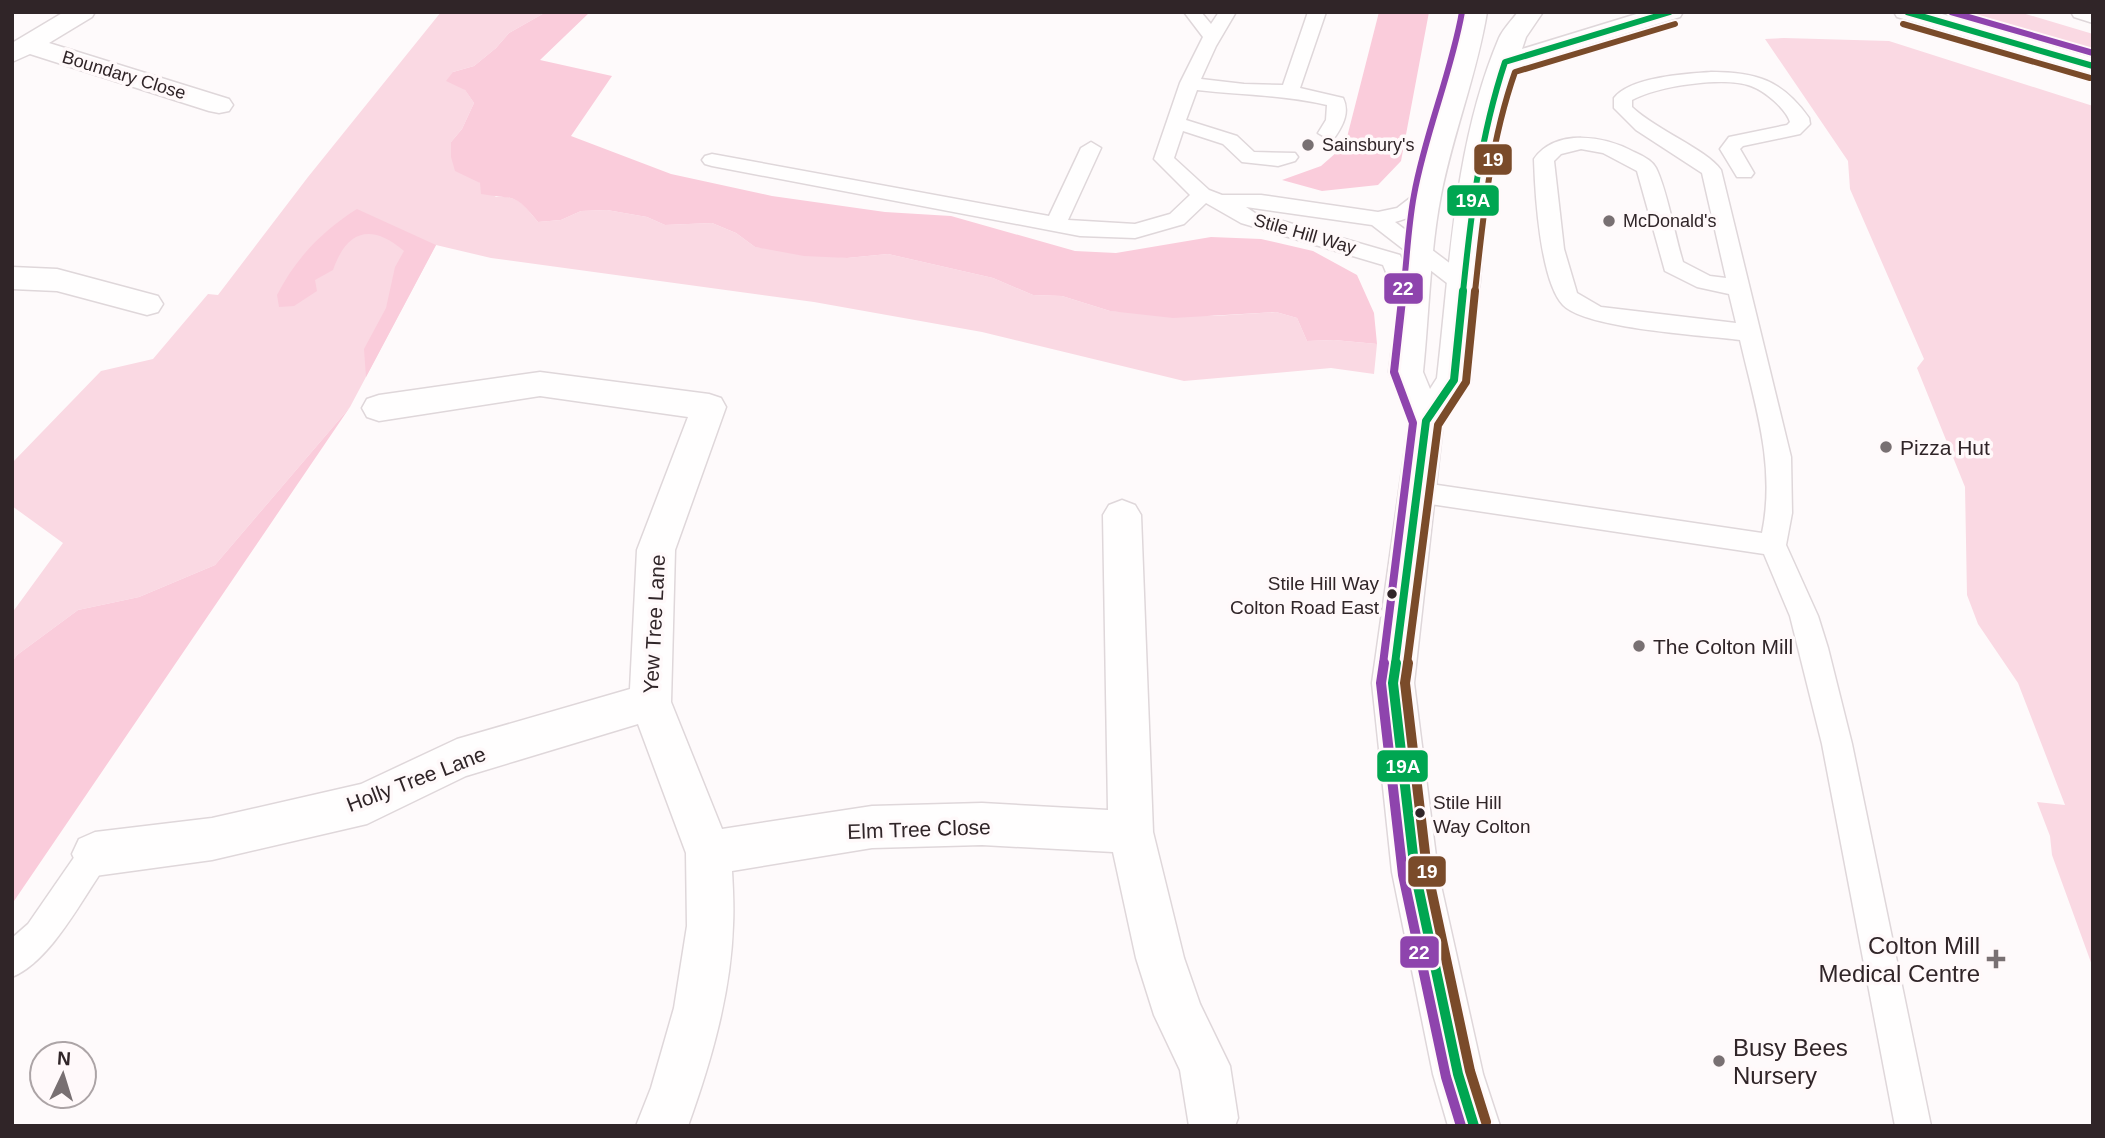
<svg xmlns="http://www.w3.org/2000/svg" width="2105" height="1138" font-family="Helvetica,sans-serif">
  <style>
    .green { fill: #fad9e3 }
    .forest { fill: #faccdb }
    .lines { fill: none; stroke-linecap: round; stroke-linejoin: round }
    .lane-casing { stroke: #dfd7da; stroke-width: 3 }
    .street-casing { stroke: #dfd7da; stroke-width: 3 }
    .secondary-casing { stroke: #dfd7da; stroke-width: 3 }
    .lane { fill: #fffefe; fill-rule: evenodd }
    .street { fill: #fffefe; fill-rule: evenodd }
    .secondary { fill: #fffefe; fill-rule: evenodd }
    .bus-1-far2-casing { stroke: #fff9fa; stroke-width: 10 }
    .bus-1-far1-casing { stroke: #fff9fa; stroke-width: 13 }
    .bus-1-casing { stroke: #fff9fa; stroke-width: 16 }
    .bus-2-far2-casing { stroke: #fff9fa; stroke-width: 10 }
    .bus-2-far1-casing { stroke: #fff9fa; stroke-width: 13 }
    .bus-2-casing { stroke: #fff9fa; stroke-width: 16 }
    .bus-3-far2-casing { stroke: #fff9fa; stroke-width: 10 }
    .bus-3-far1-casing { stroke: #fff9fa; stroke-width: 13 }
    .bus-3-casing { stroke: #fff9fa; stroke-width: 16 }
    .bus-1-far2 { stroke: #00a651; stroke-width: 6 }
    .bus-1-far1 { stroke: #00a651; stroke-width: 8 }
    .bus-1 { stroke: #00a651; stroke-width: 10 }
    .bus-2-far2 { stroke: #7a4b2a; stroke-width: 6 }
    .bus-2-far1 { stroke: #7a4b2a; stroke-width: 8 }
    .bus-2 { stroke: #7a4b2a; stroke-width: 10 }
    .bus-3-far2 { stroke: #8e44ad; stroke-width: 6 }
    .bus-3-far1 { stroke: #8e44ad; stroke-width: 8 }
    .bus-3 { stroke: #8e44ad; stroke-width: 10 }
    .poi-dot { fill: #787072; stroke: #fff9fa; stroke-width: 2.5 }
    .bus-dot { fill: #302528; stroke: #fff9fa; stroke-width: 2.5 }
    .labels { text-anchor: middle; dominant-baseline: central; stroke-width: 7; stroke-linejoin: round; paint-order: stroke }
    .far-street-label { font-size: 18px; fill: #302528; stroke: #fff9fa }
    .far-poi-label { font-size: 18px; fill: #302528; stroke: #fff9fa; text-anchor: start }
    .bus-label { font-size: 19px; fill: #302528; stroke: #fff9fa; text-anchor: end }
    .poi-label { font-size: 21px; fill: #302528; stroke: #fff9fa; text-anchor: start }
    .street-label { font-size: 21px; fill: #302528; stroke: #fff9fa }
    .near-poi-label { font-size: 24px; fill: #302528; stroke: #fff9fa; text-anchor: end }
    .line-badge { stroke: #fff9fa; stroke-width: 2.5 }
    .badge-label { font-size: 19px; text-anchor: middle; font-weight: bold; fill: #fff }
  </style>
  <rect width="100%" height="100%" fill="#fefafb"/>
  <!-- green -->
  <g class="green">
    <path d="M441,12H546L509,33L496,48L474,66L453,72L474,103L462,129L451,142L480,183L496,197C519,195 524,206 538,222L561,220L581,211L607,210L647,217L665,225L712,223L736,233L755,247L847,258L888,254L993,278L1033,295L1062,296L1110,311L1214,316L1276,312L1297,318L1307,341L1334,340L1377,344L1374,374L1331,368L1184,381L982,332L814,302L491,258L436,245L350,407L215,565L139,597L78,610L17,655L12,662V613L63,543L12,506V463L101,371L153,359L208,294L218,295L308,177Z"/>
    <polygon points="1966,12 2019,12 2093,34 2093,56"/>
    <polygon points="1784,38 1889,41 2093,106 2093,968 2052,855 2050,836 2037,802 2065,805 2018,683 1978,624 1967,595 1965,487 1917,368 1924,359 1850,189 1848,161 1765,39"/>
  </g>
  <!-- forest -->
  <g class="forest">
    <path d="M546,12H590L540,60L612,76L571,136L671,174L772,196L885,212L951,216L1075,251L1116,253L1211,237L1261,239L1313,251L1357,275L1374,313L1377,344L1334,340L1307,341L1297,318L1276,312L1173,318L1110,311L1062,296L1033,295L993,278L888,254L847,258L804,256L755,247L736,233L712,223L665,225L647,217L607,210L581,211L561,220L538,222C513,192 516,200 481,194L480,183L455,171L451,157V142L462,129L474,103L465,90L446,81L453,72L474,66L496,48L509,33Z"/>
    <polygon points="1379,12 1429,12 1401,161 1378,185 1322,191 1282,180 1321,166 1345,145"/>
    <path d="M357,209L436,245L366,377L364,349L386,308L395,267L404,251C371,223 347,230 333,270L315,280L317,291L294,306L279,307L277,295C296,258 322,231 357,209Z"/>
    <polygon points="350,407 12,904 12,662 17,655 78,610 139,597 215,565"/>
  </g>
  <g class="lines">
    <!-- lane casing -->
    <g class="lane-casing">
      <g id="lane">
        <path d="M1184,12H1201L1211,24L1219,12H1236L1216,46L1201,79L1244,84L1283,85L1308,12H1326L1300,88L1343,98C1350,112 1343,125 1335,137L1328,139L1318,133L1326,120L1327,105C1284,95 1241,95 1197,90L1186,120L1237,136L1254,152L1295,153L1298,157L1295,161L1278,166L1242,162L1223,144L1183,131L1174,158L1209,190L1222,195H1261L1378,212L1397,208L1419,191H1433L1436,196C1426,210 1411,218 1395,222L1472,280L1475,285L1472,290L1464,292L1456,290L1372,225L1246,207L1255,213L1400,255L1424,313L1421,318L1413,321L1405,318L1383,265L1241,223L1206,203L1184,224L1135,238L1080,236L712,166L705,164L702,160L705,156L712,154L1049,216L1081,148L1091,142L1101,148L1068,220L1135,224L1170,214L1190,195L1154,159L1180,83L1203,37Z"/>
        <path d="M1711,72C1756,72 1782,80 1809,118L1810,124L1800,134L1743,146L1740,149L1754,173L1751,177H1737L1720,149L1729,137L1787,125L1790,122C1786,109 1765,91 1751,86C1724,76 1657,86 1632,100V107C1656,130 1706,149 1721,170L1791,457L1792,513L1786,545L1818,616L1828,648L1852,744L1931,1126H1895L1822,744L1790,616L1764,554L1417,502L1408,499L1404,492L1408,485L1417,482L1762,533C1776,466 1755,405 1740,340C1703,335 1586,329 1563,305C1540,281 1535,192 1534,159C1556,128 1605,136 1634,152C1641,155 1652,160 1656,168C1667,190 1675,236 1683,262L1710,276L1726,278L1702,173L1636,130L1614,108V98C1630,77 1685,74 1711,72ZM1581,149L1603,153L1637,171L1665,271L1697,287L1729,294L1736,323L1601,307L1577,293L1564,249L1554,161L1561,154Z"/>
        <path d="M95,839L106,843L110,854L106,865C82,899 51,961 12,977V938L28,924L84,843Z"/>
      </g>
    </g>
    <!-- street casing -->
    <g class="street-casing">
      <g id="street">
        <polygon points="64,12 95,12 92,17 49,43 229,99 233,105 229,111 219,113 209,111 30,54 12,62 12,43"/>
        <polygon points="12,267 57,269 158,296 163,304 158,312 147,315 57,291 12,289"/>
        <path d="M540,372L709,394L721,398L726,407L675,550L671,702L722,829L872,806L982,803L1108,810L1103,515L1109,505L1122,500L1135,505L1141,515L1153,832L1184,958L1200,1004L1230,1066L1238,1118L1235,1126H1189L1180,1070L1154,1015L1136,958L1113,852L982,845L872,848L732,871C733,889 734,907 733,925C731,993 711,1062 688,1126H636L651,1088L674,1008L687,926L686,853L638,724L466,776L367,824L212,860L95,876L79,869L72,854L79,839L95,832L212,818L361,784L457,739L630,689L637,550L688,417L540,396L379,421L367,417L362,408L367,399L379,395Z"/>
      </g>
    </g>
    <!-- secondary casing -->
    <g class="secondary-casing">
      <g id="secondary">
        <path d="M1461,12H1487C1477,74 1453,133 1441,195C1430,251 1429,315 1423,372L1430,389L1437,378C1450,266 1454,144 1499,38C1503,29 1512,20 1518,12H1543L1526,37L1522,49L1643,12H1683L1680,17L1516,67L1503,109L1486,212L1471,380L1443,423L1414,683L1438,872L1483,1074L1500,1126H1448L1433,1074L1392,872L1372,683L1409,421L1389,372L1411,196L1445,75L1455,49Z"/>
        <polygon points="1894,12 1935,12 2093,58 2093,74 1897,17"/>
        <polygon points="2071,12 2093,12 2093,23 2074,17"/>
      </g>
    </g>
    <!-- lane -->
    <use href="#lane" class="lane"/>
    <!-- street -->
    <use href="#street" class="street"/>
    <!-- secondary -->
    <use href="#secondary" class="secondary"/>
    <!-- bus-1-far2 casing -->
    <g class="bus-1-far2-casing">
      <g id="bus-1-far2">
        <polyline points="1907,12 2093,66"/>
        <path d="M1463,292C1471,214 1480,137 1505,62L1670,12"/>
      </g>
    </g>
    <!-- bus-1-far1 casing -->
    <g class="bus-1-far1-casing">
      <polyline id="bus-1-far1" points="1395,664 1426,421 1454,380 1463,291"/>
    </g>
    <!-- bus-1 casing -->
    <g class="bus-1-casing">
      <polyline id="bus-1" points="1396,663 1393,683 1415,872 1458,1074 1474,1126"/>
    </g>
    <!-- bus-2-far2 casing -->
    <g class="bus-2-far2-casing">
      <g id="bus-2-far2">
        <polyline points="1903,24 2090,78"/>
        <path d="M1475,292C1483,218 1490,143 1515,72L1675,24"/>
      </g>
    </g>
    <!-- bus-2-far1 casing -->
    <g class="bus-2-far1-casing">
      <polyline id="bus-2-far1" points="1407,664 1438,425 1466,382 1475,291"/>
    </g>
    <!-- bus-2 casing -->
    <g class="bus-2-casing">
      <polyline id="bus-2" points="1408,663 1405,683 1427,870 1470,1071 1486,1122"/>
    </g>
    <!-- bus-3-far2 casing -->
    <g class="bus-3-far2-casing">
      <g id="bus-3-far2">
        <polyline points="1951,12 2093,53"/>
        <path d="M1403,292C1407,260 1408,227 1414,195C1425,133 1451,74 1462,12"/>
      </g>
    </g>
    <!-- bus-3-far1 casing -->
    <g class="bus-3-far1-casing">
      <polyline id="bus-3-far1" points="1383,664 1413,423 1394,372 1403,291"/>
    </g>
    <!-- bus-3 casing -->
    <g class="bus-3-casing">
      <polyline id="bus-3" points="1384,663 1381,683 1403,875 1446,1077 1461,1126"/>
    </g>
    <!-- bus-1-far2 -->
    <use href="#bus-1-far2" class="bus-1-far2"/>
    <!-- bus-1-far1 -->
    <use href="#bus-1-far1" class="bus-1-far1"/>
    <!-- bus-1 -->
    <use href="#bus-1" class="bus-1"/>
    <!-- bus-2-far2 -->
    <use href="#bus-2-far2" class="bus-2-far2"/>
    <!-- bus-2-far1 -->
    <use href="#bus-2-far1" class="bus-2-far1"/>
    <!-- bus-2 -->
    <use href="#bus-2" class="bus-2"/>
    <!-- bus-3-far2 -->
    <use href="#bus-3-far2" class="bus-3-far2"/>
    <!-- bus-3-far1 -->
    <use href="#bus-3-far1" class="bus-3-far1"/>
    <!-- bus-3 -->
    <use href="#bus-3" class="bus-3"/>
  </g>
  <!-- markers -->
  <g class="poi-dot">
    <circle cx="1308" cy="145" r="7"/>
    <circle cx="1609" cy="221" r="7"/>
    <circle cx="1886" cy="447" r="7"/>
    <circle cx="1639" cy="646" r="7"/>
    <path d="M1992.5 948.5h7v7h7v7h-7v7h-7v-7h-7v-7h7z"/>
    <circle cx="1719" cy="1061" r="7"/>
  </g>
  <g class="bus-dot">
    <circle cx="1392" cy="594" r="6"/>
    <circle cx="1420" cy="813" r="6"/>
  </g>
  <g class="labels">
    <!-- far-street labels -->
    <g class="far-street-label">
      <text transform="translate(124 75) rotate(17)">Boundary Close</text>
      <text transform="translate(1305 234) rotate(16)">Stile Hill Way</text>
    </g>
    <!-- far-poi labels -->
    <g class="far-poi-label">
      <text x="1322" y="145">Sainsbury's</text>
      <text x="1623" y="221">McDonald's</text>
    </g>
    <!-- bus labels -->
    <g class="bus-label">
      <text x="1379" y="583">Stile Hill Way<tspan x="1379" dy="24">Colton Road East</tspan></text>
      <text x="1433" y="802" text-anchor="start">Stile Hill<tspan x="1433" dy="24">Way Colton</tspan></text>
    </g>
    <!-- poi labels -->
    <g class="poi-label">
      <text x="1900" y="447">Pizza Hut</text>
      <text x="1653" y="646">The Colton Mill</text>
    </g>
    <!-- street labels -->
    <g class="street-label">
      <text transform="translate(654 624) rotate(-87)">Yew Tree Lane</text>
      <text transform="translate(416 779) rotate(-21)">Holly Tree Lane</text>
      <text transform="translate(919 829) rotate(-2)">Elm Tree Close</text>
    </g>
    <!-- near-poi labels -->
    <g class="near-poi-label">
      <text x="1980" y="945">Colton Mill<tspan x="1980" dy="28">Medical Centre</tspan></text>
      <text x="1733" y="1047" text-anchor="start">Busy Bees<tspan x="1733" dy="28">Nursery</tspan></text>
    </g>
  </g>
  <g class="line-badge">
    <rect x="1473" y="143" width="40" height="33" rx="7" fill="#7a4b2a"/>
    <rect x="1446" y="184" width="54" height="33" rx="7" fill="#00a651"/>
    <rect x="1383" y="272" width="41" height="33" rx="7" fill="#8e44ad"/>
    <rect x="1376" y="749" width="53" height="34" rx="7" fill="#00a651"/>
    <rect x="1407" y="855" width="40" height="33" rx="7" fill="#7a4b2a"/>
    <rect x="1399" y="935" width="41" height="34" rx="7" fill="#8e44ad"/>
  </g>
  <g class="badge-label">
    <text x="1493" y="166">19</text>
    <text x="1473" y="207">19A</text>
    <text x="1403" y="295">22</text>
    <text x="1403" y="773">19A</text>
    <text x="1427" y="878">19</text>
    <text x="1419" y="959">22</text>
  </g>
  <!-- border -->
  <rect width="2105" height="1138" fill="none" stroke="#302528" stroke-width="28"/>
  <!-- north arrow -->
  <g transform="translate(63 1075) rotate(4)"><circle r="33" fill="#fff9fa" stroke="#aca4a6" stroke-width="2"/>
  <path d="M0-5L12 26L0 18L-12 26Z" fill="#787072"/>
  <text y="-10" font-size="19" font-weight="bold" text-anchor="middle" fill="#302528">N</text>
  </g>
</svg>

☆ ☆ ☆ ☆

_TASK DESCRIPTION_: Could you find each line in the entries that contains the string "lines" and copy it?

_EXERCISE SOLUTION_:
    .lines { fill: none; stroke-linecap: round; stroke-linejoin: round }
  <g class="lines">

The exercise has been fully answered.